◆ **Supplied data**:
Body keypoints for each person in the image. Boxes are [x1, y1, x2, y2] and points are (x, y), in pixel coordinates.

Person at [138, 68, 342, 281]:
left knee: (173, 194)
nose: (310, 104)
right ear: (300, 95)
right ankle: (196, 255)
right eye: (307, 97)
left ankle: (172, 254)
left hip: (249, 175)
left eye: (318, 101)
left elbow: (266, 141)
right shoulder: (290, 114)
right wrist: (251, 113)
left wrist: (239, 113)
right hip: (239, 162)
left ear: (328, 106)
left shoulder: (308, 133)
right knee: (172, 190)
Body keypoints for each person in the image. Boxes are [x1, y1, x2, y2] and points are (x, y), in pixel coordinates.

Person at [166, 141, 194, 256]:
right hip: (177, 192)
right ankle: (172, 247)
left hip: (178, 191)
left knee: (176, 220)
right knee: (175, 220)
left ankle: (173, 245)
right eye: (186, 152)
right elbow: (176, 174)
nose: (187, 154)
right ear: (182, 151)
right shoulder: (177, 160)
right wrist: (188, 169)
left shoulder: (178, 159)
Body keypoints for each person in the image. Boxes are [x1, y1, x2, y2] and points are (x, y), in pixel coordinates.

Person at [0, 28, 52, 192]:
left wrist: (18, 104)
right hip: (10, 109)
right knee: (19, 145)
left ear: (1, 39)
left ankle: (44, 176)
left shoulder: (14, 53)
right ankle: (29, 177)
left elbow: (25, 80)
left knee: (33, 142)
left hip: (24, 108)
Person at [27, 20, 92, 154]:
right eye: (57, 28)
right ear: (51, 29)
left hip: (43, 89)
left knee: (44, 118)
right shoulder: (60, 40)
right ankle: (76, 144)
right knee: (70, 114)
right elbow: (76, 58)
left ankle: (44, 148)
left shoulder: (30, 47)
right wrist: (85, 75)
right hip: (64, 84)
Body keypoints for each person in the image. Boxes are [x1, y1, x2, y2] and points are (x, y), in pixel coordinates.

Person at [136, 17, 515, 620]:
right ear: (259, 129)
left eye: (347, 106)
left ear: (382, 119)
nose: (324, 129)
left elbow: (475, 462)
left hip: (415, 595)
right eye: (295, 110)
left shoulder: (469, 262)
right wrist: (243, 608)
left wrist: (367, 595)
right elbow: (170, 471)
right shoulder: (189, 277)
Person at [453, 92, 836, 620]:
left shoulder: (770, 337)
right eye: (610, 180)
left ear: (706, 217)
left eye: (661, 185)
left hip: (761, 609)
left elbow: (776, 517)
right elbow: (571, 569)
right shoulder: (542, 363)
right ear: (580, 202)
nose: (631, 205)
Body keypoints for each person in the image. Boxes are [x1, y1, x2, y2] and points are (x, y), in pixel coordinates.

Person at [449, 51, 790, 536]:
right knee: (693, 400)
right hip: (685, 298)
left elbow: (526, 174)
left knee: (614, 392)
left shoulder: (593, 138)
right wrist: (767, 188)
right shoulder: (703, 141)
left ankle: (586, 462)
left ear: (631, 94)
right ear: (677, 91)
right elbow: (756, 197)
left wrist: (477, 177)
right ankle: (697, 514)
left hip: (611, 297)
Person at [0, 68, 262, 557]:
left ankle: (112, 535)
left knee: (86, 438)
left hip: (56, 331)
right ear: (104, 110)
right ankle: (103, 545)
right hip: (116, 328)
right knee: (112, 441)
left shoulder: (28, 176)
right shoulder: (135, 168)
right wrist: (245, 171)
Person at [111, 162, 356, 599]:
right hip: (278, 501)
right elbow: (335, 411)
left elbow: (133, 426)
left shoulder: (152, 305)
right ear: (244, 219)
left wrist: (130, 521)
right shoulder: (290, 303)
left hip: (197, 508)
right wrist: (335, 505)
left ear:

◆ **Assignment**: Give back exactly the lines of the listing above that run from the line with "nose: (187, 154)" to the line with "nose: (324, 129)", inclusive.

◆ **Your response**:
nose: (187, 154)
right ear: (182, 151)
right shoulder: (177, 160)
right wrist: (188, 169)
left shoulder: (178, 159)
Body keypoints for each person in the image. Boxes are [x1, y1, x2, y2] and points are (x, y), in pixel coordinates.

Person at [0, 28, 52, 192]:
left wrist: (18, 104)
right hip: (10, 109)
right knee: (19, 145)
left ear: (1, 39)
left ankle: (44, 176)
left shoulder: (14, 53)
right ankle: (29, 177)
left elbow: (25, 80)
left knee: (33, 142)
left hip: (24, 108)
Person at [27, 20, 92, 154]:
right eye: (57, 28)
right ear: (51, 29)
left hip: (43, 89)
left knee: (44, 118)
right shoulder: (60, 40)
right ankle: (76, 144)
right knee: (70, 114)
right elbow: (76, 58)
left ankle: (44, 148)
left shoulder: (30, 47)
right wrist: (85, 75)
right hip: (64, 84)
Body keypoints for each person in the image. Boxes are [x1, y1, x2, y2] and points are (x, y), in pixel coordinates.

Person at [136, 17, 515, 620]:
right ear: (259, 129)
left eye: (347, 106)
left ear: (382, 119)
nose: (324, 129)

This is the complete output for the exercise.